_TASK STATEMENT:_
Continue the passage on the appellate court's dismissal of the counter-enforcement claim, starting immediately after its final sentence.

_PASSAGE:_
8. This complaint is furthermore not manifestly ill-founded within the meaning of Article 35 § 3 (a) of the Convention or inadmissible on any other grounds. It must therefore be declared admissible.

9. The general principles have been summarised in Pavlović and Others v. Croatia (no. 13274/11, §§ 42-45, 2 April 2015). In particular, an error of fact or law by the national court which is so evident as to be characterised as a “manifest error” may be such as to disturb the fairness of the proceedings required by Article 6 (ibid., § 45).

10. In its decision of 20 April 2018, the appellate court overturned the lower court’s decision and dismissed the applicant’s counter-enforcement claim for the sole reason that there was no evidence that the decision of 7 November 2013 had been invalid. The court reached that conclusion despite the fact that the applicant had submitted to the first-instance court a copy of the decision of 17 October 2017 quashing the one of 7 November 2013. The first-instance court received that submission and included it in the file (see paragraph 3 above). The Government did not make any plausible arguments that the decision of 17 October 2017 had, for any reason, not been in the case file when the appellate court had ultimately decided the case. It is therefore immaterial that the applicant submitted it before the second (and final) remittal and that he did not argue again after the second remittal that the enforced decision had been quashed. In such circumstances, the Court cannot but conclude that the appellate court made a manifest factual error by overlooking the decision of 17 October 2017 (see, similarly, Pavlović and Others, cited above, § 49). Lastly, there is no indication in the appellate court’s decision that it considered that, by submitting the decision of 17 October 2017, the applicant had amended or exceeded the counter-enforcement claim initially submitted.

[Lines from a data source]
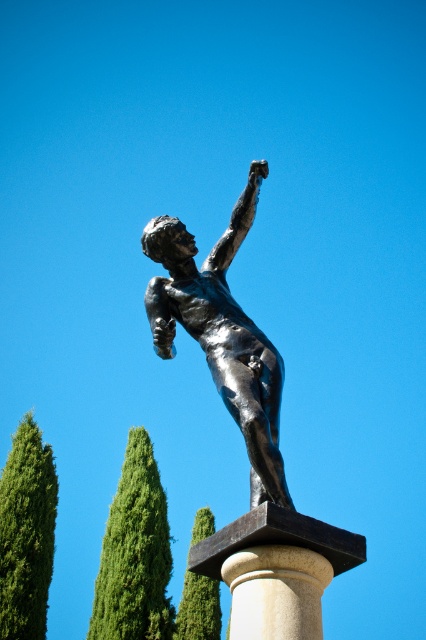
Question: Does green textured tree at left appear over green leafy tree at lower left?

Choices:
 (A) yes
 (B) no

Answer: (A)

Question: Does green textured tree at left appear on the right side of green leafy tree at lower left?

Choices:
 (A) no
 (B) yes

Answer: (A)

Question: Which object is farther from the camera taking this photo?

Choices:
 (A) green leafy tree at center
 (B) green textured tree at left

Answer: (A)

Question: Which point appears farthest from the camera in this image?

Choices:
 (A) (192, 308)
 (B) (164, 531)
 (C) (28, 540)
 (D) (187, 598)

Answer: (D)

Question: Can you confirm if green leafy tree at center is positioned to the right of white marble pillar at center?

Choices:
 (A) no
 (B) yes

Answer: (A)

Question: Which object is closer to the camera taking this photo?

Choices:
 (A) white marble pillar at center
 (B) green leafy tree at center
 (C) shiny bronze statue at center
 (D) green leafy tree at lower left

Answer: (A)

_ANSWER SPACE:_
11. There has accordingly been a violation of Article 6 § 1 of the Convention.


12. The applicant claimed the equivalent of approximately 900 euros (EUR) in respect of pecuniary damage (the amount subject to enforcement) and EUR 30,000 in respect of non-pecuniary damage, as well as the equivalent of EUR 16,180 in respect of costs and expenses incurred before the domestic courts and EUR 1,480 for those incurred before the Court.

13. The Court does not discern any causal link between the violation found and the pecuniary damage alleged; it therefore rejects this claim. In this connection, it refers to the possibility available to the applicant to request the reopening of the proceedings under section 400 of the Civil Proceedings Act, which would allow for a fresh examination of his claim (see Strezovski and Others v. North Macedonia, nos. 14460/16 and 7 others, § 95, 27 February 2020). Ruling on an equitable basis, it awards the applicant EUR 3,600 in respect of non-pecuniary damage, plus any tax that may be chargeable.

14. The Court dismisses the claim in respect of costs and expenses before the domestic courts as the applicant failed to demonstrate that these were incurred for the prevention or redress of the violation at issue. Having regard to the documents in its possession, the Court considers it reasonable to award EUR 1,220 for costs and expenses incurred in the proceedings before the Court, plus any tax that may be chargeable to him.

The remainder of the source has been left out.